Although, I do like your comment about scale. If you have a system that's 99% successful, then if you apply it to everyone in the US then you're failing 3 million people. That's a problem.

Of course, your system might be mechanical OR it might just be a group of people each one just "doing their job." From a result oriented point of view, you might end up with a mechanical system that oppresses less people than a people system.

I don't feel good about either one, but I also don't feel good about causing wide scale misery because at least it's people screwing over other people instead of a machine screwing over people.

[Of course it's worth noting that I don't trust the technology at all. It's just that I also don't trust the human solution that it claims it can replace.]

Suppose someone, for example a depressed person, wants to use it to monitor their emotional state and use various automated responses like notifications or distractions to help maintain an emotional state they want?
I think this viewpoint is limited. Sometimes reading peoples' emotions can be an extremely good thing.

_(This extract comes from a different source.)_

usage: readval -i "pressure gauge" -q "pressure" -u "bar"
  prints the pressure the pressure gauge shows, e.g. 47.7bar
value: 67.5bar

I am aware of a healthcare company which currently has a model in production which alerts healthcare providers if a person displays suicidal intent. They have several confirmed instances deaths being prevented because of the interventions taken due to alerts from their model. While I don't think ML should be used to manipulate people's emotional states, I think this is a case where having a model that can read people's emotions is a good thing.

The funny thing is that by totally banning "anything that purports to read people's emotions" you also ban research that would help people. For example you need to train models to detect race in order to make sure there are no racial biases in another model you want to deploy.
> Regulate how?

make a committee to vote to fund a study to create a subcommittee to vote to fund a study on something from a decade ago with a small, non-representative sample size, reaching predetermined conclusions that justify the need for the committee and all related subcommittees, instead of getting anything done.

y'know, government.

The author is not writing down action items after a meeting. It's the job of politicians (presumably) to draft up policy. Activism groups also push for specific regulation sometimes.

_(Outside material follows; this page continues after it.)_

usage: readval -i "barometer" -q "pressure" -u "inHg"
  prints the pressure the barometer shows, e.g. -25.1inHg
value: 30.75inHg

But stating your policy opens up another angle of attack: those who wish to undermine your ideas can attack your implementation rather than the concept.

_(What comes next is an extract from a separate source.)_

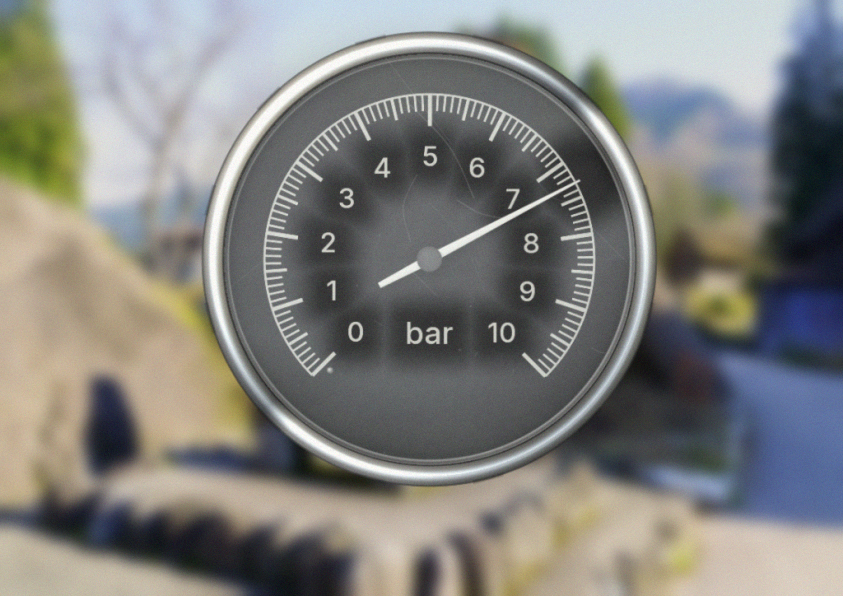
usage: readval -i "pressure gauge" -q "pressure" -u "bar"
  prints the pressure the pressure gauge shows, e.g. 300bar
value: 7.3bar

It's at best sloppy to just say "this needs to be regulated, but I can't be bothered to suggest even one possible regulation that would fix anything I find so objectionable." The author has a doctorate and works at Microsoft Research on AI. If she thinks it should be regulated (which is absolutely a fair position to take) I'd much rather have her be the one suggesting regulations than some 80 year old lawyer who's been in Congress since the civil rights era or some special interest lobbyist.
Her understanding of AI does not translate to an understanding of how a society runs or how laws should be made. If anything, many people overgeneralize their expertise at one task to suggest bad solutions to problems from other domains. Especially engineers and PhDs.

I agree that she's still better than most US politicians. I have some faith in politicians from Western Europe to do half the correct thing, or at least not be swayed by arguments coming from money too much. Not that much faith, but still..

If someone wants to make an argument "this needs to be regulated" then they need to assert that the benefits of doing so outweigh the drawbacks. The article does not really do that; it points out a class of potential harm, but it does not try to present an reasonable argument that regulation is likely to succeed in preventing that harm; and the balance of pros vs cons can't even be discussed without at least some general idea about what kind of regulation we're talking about.
> those who wish to undermine your ideas can attack your implementation rather than the concept.

Yeah, it's frustrating when people do this. But if you want to have real solution at the end of the day, then you'll need to hammer out all of your implementation issues.

If you produce an implementation that is flawed, then people will be able to evade the spirit of your regulation rendering it useless.